Whereas solid tumor characteristics and T1W and T2W imaging are predominantly used to identify abnormal and potentially specific characteristics of tumors, DWI and ADC values might contribute through the semi-quantification of cellularity [6, 34, 50]. Nevertheless, very limited studies have reported ADC-values of congenital mesoblastic nephroma, and conclusions are limited to the presence or absence of diffusion restriction in general [6, 48]. We showed ADC values for all subtypes to be approximately the same, with overall means ranging from 1.05 to 1.10×10−3 mm2/s, indicating moderate diffusion restriction in most tumors. ADC values around this range have also been described for clear cell sarcoma of the kidney, as well as stromal type Wilms tumor, whereas in general, more aggressive Wilms tumor subtypes show a higher diffusion restriction [44, 55, 56].

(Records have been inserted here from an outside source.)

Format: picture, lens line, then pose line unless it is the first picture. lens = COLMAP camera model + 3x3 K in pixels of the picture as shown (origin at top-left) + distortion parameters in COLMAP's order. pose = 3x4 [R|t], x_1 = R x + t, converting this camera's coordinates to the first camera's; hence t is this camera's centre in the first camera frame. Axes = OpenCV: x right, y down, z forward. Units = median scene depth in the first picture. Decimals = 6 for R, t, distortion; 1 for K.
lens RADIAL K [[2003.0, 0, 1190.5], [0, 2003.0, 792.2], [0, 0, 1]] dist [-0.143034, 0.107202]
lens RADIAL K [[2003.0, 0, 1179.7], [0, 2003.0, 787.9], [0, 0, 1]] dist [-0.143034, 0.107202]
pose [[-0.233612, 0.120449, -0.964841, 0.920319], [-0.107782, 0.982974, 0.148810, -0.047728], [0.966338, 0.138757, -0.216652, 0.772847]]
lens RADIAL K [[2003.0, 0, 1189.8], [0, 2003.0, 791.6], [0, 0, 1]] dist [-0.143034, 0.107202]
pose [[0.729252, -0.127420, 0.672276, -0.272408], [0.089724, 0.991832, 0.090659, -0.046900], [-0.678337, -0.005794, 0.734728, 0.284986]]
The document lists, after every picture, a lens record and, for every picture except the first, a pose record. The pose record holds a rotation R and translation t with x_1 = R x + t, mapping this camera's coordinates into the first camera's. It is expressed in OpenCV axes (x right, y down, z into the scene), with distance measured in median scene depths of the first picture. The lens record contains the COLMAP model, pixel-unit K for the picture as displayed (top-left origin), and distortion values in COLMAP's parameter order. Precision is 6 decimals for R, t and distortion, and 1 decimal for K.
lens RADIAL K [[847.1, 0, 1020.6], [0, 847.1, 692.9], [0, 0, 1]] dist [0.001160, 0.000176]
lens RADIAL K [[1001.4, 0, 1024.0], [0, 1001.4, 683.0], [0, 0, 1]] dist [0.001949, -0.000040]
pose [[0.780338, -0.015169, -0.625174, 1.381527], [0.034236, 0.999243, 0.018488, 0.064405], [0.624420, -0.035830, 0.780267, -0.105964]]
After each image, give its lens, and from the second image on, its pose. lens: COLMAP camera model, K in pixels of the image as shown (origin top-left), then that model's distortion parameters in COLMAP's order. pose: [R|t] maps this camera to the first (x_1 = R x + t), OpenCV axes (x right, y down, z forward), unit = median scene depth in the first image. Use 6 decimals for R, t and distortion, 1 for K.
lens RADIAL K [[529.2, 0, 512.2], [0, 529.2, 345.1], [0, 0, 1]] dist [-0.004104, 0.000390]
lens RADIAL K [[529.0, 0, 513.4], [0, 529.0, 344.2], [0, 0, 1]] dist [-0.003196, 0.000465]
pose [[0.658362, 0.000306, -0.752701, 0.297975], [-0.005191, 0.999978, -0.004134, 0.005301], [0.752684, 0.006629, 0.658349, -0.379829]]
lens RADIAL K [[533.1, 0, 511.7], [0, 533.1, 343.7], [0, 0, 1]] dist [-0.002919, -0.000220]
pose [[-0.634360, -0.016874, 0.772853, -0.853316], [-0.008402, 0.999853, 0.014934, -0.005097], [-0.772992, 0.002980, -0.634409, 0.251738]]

Our study has several limitations, predominantly related to its international setting and retrospective nature. While this could lead to potential information bias and variability, there was excellent interrater agreement among the included radiologists, who are experts in the field of imaging of pediatric renal tumors [44]. Also, the design of this study and related inclusion in different SIOP-RTSG protocols over the past decades affects the extent of national registration and center-specific choice of cross-sectional imaging modalities, which may have led to registration bias, potentially resulting in a disproportionate number of included patients per country, nonetheless also taking into consideration differences in population. Furthermore, in international studies, variability on the level of the patient and the MRI, reflected in the heterogeneity of reported scan parameters, has to be taken into consideration [57]. While this might not influence the reported results, it limits the possibility for statistical analysis in DWI data, given non-comparable ADC maps based on a variety of b-values [58]. Concerning clinical characteristics of the patients, this study was not designed to report on prenatal imaging or outcome, therefore lacking information on prenatal diagnoses and survival of the included patients. Also, despite the international setting of this study, numbers remained low and distribution of subtypes may not be in line with percentages reported by for instance a review by Gooskens et al., who showed a higher percentage of cellular type congenital mesoblastic nephroma (42%) [2]. Finally, statistical analysis of the discriminative value of MRI characteristics in the differentiation of subtypes of congenital mesoblastic nephroma was limited due to these relatively low numbers, while the differentiation from other pediatric renal tumors could not be analyzed based on the design of this predominantly descriptive study.